#### [TO DO]
Rewrite the Naïm Byar page text from "- 2023: France" up to and including "footballer (born 2005)", putting "Champion" in place of "Winner".

Naïm Byar

Personal information
- Date of birth: 23 February 2005 (age 21)
- Place of birth: Reims, France
- Height: 1.82 m (6 ft 0 in)
- Position: Midfielder

Team information
- Current team: Wydad AC

Youth career
- 0000–2014: SC Tinqueux
- 2014–2024: Stade de Reims
- 2023–2024: → Bologna (loan)
- 2024–2025: Bologna

Senior career*
- Years: Team / Apps / (Gls)
- 2021–2023: Reims B / 25 / (5)
- 2024–2026: Bologna / 0 / (0)
- 2025–2026: → Foggia (loan) / 8 / (0)
- 2026–: Wydad AC / 0 / (0)

International career^{‡}
- 2021–2022: France U17 / 14 / (2)
- 2023: France U18 / 6 / (0)
- 2023–: Morocco U20 / 16 / (1)

Medal record
Men's football
Representing Morocco
FIFA U-20 World Cup
| Winner | 2025 Chile |  |

= Naïm Byar =

Moroccan footballer (born 2005)

Naïm Byar (نعيم بيار; born 23 February 2005) is a professional footballer who plays as a midfielder for Wydad AC. Born in France, he represents Morocco internationally at youth level.

==Early life==
Byar was born on 23 February 2005. Born in Reims, France, he is the son of Najim.

#### [GIVEN DATA]
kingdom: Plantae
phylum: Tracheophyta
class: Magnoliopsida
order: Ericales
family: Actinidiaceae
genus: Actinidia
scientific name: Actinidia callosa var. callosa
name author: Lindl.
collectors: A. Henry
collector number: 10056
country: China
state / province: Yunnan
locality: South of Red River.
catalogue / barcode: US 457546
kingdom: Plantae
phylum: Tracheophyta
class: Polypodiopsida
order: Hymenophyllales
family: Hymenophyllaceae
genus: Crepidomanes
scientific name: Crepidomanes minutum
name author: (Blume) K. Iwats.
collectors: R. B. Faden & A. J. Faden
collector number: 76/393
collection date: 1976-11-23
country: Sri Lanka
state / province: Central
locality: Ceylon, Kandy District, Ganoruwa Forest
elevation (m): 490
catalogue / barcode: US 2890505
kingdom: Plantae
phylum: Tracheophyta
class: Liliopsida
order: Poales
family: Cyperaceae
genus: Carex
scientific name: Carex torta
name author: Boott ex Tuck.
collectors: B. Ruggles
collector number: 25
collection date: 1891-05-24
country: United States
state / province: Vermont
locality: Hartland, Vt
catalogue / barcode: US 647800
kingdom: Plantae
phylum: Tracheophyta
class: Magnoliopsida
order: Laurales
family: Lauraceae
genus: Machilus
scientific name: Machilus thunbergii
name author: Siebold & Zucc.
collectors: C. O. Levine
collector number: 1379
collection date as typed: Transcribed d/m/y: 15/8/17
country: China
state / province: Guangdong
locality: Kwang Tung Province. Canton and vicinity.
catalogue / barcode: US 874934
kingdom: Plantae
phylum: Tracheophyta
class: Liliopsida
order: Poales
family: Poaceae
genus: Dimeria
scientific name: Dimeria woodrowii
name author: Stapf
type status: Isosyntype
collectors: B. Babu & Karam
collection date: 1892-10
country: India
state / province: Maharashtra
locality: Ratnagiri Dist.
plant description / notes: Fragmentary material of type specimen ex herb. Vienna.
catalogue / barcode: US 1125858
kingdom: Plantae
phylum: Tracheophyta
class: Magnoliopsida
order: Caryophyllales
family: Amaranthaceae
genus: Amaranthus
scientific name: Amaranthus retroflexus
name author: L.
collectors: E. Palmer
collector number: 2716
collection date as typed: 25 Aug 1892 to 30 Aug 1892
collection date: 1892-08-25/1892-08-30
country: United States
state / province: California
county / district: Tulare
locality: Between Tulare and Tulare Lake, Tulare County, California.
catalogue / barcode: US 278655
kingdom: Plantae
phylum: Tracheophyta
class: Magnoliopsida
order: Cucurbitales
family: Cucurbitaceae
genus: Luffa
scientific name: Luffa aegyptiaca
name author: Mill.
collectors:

#### [YOUR RESPONSE]
- 2023: France U18 / 6 / (0)
- 2023–: Morocco U20 / 16 / (1)

Medal record
Men's football
Representing Morocco
FIFA U-20 World Cup
| Champion | 2025 Chile |  |

= Naïm Byar =

Moroccan footballer (born 2005)